** Provided information follows **

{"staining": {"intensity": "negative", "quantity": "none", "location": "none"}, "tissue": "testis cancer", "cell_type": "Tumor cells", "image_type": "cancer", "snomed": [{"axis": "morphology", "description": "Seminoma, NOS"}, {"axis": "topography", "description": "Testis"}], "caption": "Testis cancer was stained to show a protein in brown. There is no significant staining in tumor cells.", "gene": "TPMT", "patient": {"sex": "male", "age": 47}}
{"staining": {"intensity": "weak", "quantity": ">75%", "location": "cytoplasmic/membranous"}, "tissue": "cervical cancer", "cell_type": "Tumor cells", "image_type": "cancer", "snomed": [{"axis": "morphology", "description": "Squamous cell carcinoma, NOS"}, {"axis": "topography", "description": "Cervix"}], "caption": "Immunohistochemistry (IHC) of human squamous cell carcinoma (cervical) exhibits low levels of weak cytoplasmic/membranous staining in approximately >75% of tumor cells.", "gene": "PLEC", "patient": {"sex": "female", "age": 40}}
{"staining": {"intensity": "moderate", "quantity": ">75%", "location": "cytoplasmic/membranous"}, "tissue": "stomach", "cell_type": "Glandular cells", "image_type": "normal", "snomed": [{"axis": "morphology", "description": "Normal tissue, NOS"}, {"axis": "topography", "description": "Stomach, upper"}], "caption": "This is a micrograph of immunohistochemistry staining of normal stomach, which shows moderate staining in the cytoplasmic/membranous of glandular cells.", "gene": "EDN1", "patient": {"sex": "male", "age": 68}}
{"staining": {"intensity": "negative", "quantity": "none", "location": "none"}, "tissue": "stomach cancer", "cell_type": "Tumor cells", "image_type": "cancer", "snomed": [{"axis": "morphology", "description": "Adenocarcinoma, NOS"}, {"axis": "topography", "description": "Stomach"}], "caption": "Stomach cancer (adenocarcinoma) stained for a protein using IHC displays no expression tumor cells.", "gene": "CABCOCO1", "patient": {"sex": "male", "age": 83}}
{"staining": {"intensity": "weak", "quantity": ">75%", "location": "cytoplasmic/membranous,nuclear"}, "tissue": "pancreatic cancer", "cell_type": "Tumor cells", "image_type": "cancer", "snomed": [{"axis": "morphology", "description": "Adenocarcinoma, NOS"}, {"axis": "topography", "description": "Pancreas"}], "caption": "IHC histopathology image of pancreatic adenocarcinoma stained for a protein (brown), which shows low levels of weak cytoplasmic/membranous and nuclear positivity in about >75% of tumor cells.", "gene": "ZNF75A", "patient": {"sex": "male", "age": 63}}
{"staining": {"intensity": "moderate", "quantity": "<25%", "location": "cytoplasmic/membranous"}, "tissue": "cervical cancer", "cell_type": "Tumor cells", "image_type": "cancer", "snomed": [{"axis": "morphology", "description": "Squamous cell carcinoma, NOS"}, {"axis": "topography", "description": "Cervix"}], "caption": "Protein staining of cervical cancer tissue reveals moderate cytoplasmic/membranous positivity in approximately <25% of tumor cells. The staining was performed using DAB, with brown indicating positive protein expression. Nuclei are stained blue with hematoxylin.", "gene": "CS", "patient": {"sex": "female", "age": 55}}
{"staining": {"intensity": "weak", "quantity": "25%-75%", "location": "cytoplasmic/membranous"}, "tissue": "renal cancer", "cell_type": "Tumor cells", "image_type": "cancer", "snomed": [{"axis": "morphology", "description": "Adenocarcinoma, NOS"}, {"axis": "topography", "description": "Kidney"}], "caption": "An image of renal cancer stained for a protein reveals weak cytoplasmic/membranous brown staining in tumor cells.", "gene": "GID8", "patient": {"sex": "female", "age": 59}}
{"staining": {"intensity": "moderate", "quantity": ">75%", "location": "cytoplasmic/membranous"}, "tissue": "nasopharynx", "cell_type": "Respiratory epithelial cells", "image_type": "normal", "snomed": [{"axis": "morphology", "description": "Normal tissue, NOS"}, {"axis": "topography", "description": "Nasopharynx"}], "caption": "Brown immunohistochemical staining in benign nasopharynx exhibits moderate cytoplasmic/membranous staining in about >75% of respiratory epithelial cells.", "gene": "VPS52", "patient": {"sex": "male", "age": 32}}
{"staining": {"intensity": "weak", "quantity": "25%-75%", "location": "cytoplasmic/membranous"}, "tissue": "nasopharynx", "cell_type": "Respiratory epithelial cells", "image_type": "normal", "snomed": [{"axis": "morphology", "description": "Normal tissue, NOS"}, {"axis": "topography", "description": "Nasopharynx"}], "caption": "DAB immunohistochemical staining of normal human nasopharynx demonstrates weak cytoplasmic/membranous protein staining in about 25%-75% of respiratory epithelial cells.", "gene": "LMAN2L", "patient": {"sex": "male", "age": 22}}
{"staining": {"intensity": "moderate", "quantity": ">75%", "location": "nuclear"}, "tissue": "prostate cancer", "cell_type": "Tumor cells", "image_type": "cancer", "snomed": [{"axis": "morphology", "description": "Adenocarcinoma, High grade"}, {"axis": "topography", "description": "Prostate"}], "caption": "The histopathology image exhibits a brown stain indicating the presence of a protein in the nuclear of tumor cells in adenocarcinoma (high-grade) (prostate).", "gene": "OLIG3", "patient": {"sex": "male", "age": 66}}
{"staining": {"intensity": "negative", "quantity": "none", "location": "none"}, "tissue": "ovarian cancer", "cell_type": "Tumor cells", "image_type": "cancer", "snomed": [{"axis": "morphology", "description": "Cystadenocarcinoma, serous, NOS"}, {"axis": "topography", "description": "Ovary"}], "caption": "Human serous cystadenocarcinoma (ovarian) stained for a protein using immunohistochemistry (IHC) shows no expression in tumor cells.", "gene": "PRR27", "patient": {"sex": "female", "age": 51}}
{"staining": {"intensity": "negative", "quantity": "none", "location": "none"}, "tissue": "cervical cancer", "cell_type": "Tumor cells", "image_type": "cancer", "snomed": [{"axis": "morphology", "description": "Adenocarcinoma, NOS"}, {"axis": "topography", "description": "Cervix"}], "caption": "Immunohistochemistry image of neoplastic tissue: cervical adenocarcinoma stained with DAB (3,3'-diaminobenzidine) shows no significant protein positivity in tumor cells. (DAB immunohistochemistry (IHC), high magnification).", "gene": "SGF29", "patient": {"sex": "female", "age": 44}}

** End of Provided information **

_Task brief_.
Set every entry down once more, exactly as written above.

_Task output_.
{"staining": {"intensity": "negative", "quantity": "none", "location": "none"}, "tissue": "testis cancer", "cell_type": "Tumor cells", "image_type": "cancer", "snomed": [{"axis": "morphology", "description": "Seminoma, NOS"}, {"axis": "topography", "description": "Testis"}], "caption": "Testis cancer was stained to show a protein in brown. There is no significant staining in tumor cells.", "gene": "TPMT", "patient": {"sex": "male", "age": 47}}
{"staining": {"intensity": "weak", "quantity": ">75%", "location": "cytoplasmic/membranous"}, "tissue": "cervical cancer", "cell_type": "Tumor cells", "image_type": "cancer", "snomed": [{"axis": "morphology", "description": "Squamous cell carcinoma, NOS"}, {"axis": "topography", "description": "Cervix"}], "caption": "Immunohistochemistry (IHC) of human squamous cell carcinoma (cervical) exhibits low levels of weak cytoplasmic/membranous staining in approximately >75% of tumor cells.", "gene": "PLEC", "patient": {"sex": "female", "age": 40}}
{"staining": {"intensity": "moderate", "quantity": ">75%", "location": "cytoplasmic/membranous"}, "tissue": "stomach", "cell_type": "Glandular cells", "image_type": "normal", "snomed": [{"axis": "morphology", "description": "Normal tissue, NOS"}, {"axis": "topography", "description": "Stomach, upper"}], "caption": "This is a micrograph of immunohistochemistry staining of normal stomach, which shows moderate staining in the cytoplasmic/membranous of glandular cells.", "gene": "EDN1", "patient": {"sex": "male", "age": 68}}
{"staining": {"intensity": "negative", "quantity": "none", "location": "none"}, "tissue": "stomach cancer", "cell_type": "Tumor cells", "image_type": "cancer", "snomed": [{"axis": "morphology", "description": "Adenocarcinoma, NOS"}, {"axis": "topography", "description": "Stomach"}], "caption": "Stomach cancer (adenocarcinoma) stained for a protein using IHC displays no expression tumor cells.", "gene": "CABCOCO1", "patient": {"sex": "male", "age": 83}}
{"staining": {"intensity": "weak", "quantity": ">75%", "location": "cytoplasmic/membranous,nuclear"}, "tissue": "pancreatic cancer", "cell_type": "Tumor cells", "image_type": "cancer", "snomed": [{"axis": "morphology", "description": "Adenocarcinoma, NOS"}, {"axis": "topography", "description": "Pancreas"}], "caption": "IHC histopathology image of pancreatic adenocarcinoma stained for a protein (brown), which shows low levels of weak cytoplasmic/membranous and nuclear positivity in about >75% of tumor cells.", "gene": "ZNF75A", "patient": {"sex": "male", "age": 63}}
{"staining": {"intensity": "moderate", "quantity": "<25%", "location": "cytoplasmic/membranous"}, "tissue": "cervical cancer", "cell_type": "Tumor cells", "image_type": "cancer", "snomed": [{"axis": "morphology", "description": "Squamous cell carcinoma, NOS"}, {"axis": "topography", "description": "Cervix"}], "caption": "Protein staining of cervical cancer tissue reveals moderate cytoplasmic/membranous positivity in approximately <25% of tumor cells. The staining was performed using DAB, with brown indicating positive protein expression. Nuclei are stained blue with hematoxylin.", "gene": "CS", "patient": {"sex": "female", "age": 55}}
{"staining": {"intensity": "weak", "quantity": "25%-75%", "location": "cytoplasmic/membranous"}, "tissue": "renal cancer", "cell_type": "Tumor cells", "image_type": "cancer", "snomed": [{"axis": "morphology", "description": "Adenocarcinoma, NOS"}, {"axis": "topography", "description": "Kidney"}], "caption": "An image of renal cancer stained for a protein reveals weak cytoplasmic/membranous brown staining in tumor cells.", "gene": "GID8", "patient": {"sex": "female", "age": 59}}
{"staining": {"intensity": "moderate", "quantity": ">75%", "location": "cytoplasmic/membranous"}, "tissue": "nasopharynx", "cell_type": "Respiratory epithelial cells", "image_type": "normal", "snomed": [{"axis": "morphology", "description": "Normal tissue, NOS"}, {"axis": "topography", "description": "Nasopharynx"}], "caption": "Brown immunohistochemical staining in benign nasopharynx exhibits moderate cytoplasmic/membranous staining in about >75% of respiratory epithelial cells.", "gene": "VPS52", "patient": {"sex": "male", "age": 32}}
{"staining": {"intensity": "weak", "quantity": "25%-75%", "location": "cytoplasmic/membranous"}, "tissue": "nasopharynx", "cell_type": "Respiratory epithelial cells", "image_type": "normal", "snomed": [{"axis": "morphology", "description": "Normal tissue, NOS"}, {"axis": "topography", "description": "Nasopharynx"}], "caption": "DAB immunohistochemical staining of normal human nasopharynx demonstrates weak cytoplasmic/membranous protein staining in about 25%-75% of respiratory epithelial cells.", "gene": "LMAN2L", "patient": {"sex": "male", "age": 22}}
{"staining": {"intensity": "moderate", "quantity": ">75%", "location": "nuclear"}, "tissue": "prostate cancer", "cell_type": "Tumor cells", "image_type": "cancer", "snomed": [{"axis": "morphology", "description": "Adenocarcinoma, High grade"}, {"axis": "topography", "description": "Prostate"}], "caption": "The histopathology image exhibits a brown stain indicating the presence of a protein in the nuclear of tumor cells in adenocarcinoma (high-grade) (prostate).", "gene": "OLIG3", "patient": {"sex": "male", "age": 66}}
{"staining": {"intensity": "negative", "quantity": "none", "location": "none"}, "tissue": "ovarian cancer", "cell_type": "Tumor cells", "image_type": "cancer", "snomed": [{"axis": "morphology", "description": "Cystadenocarcinoma, serous, NOS"}, {"axis": "topography", "description": "Ovary"}], "caption": "Human serous cystadenocarcinoma (ovarian) stained for a protein using immunohistochemistry (IHC) shows no expression in tumor cells.", "gene": "PRR27", "patient": {"sex": "female", "age": 51}}
{"staining": {"intensity": "negative", "quantity": "none", "location": "none"}, "tissue": "cervical cancer", "cell_type": "Tumor cells", "image_type": "cancer", "snomed": [{"axis": "morphology", "description": "Adenocarcinoma, NOS"}, {"axis": "topography", "description": "Cervix"}], "caption": "Immunohistochemistry image of neoplastic tissue: cervical adenocarcinoma stained with DAB (3,3'-diaminobenzidine) shows no significant protein positivity in tumor cells. (DAB immunohistochemistry (IHC), high magnification).", "gene": "SGF29", "patient": {"sex": "female", "age": 44}}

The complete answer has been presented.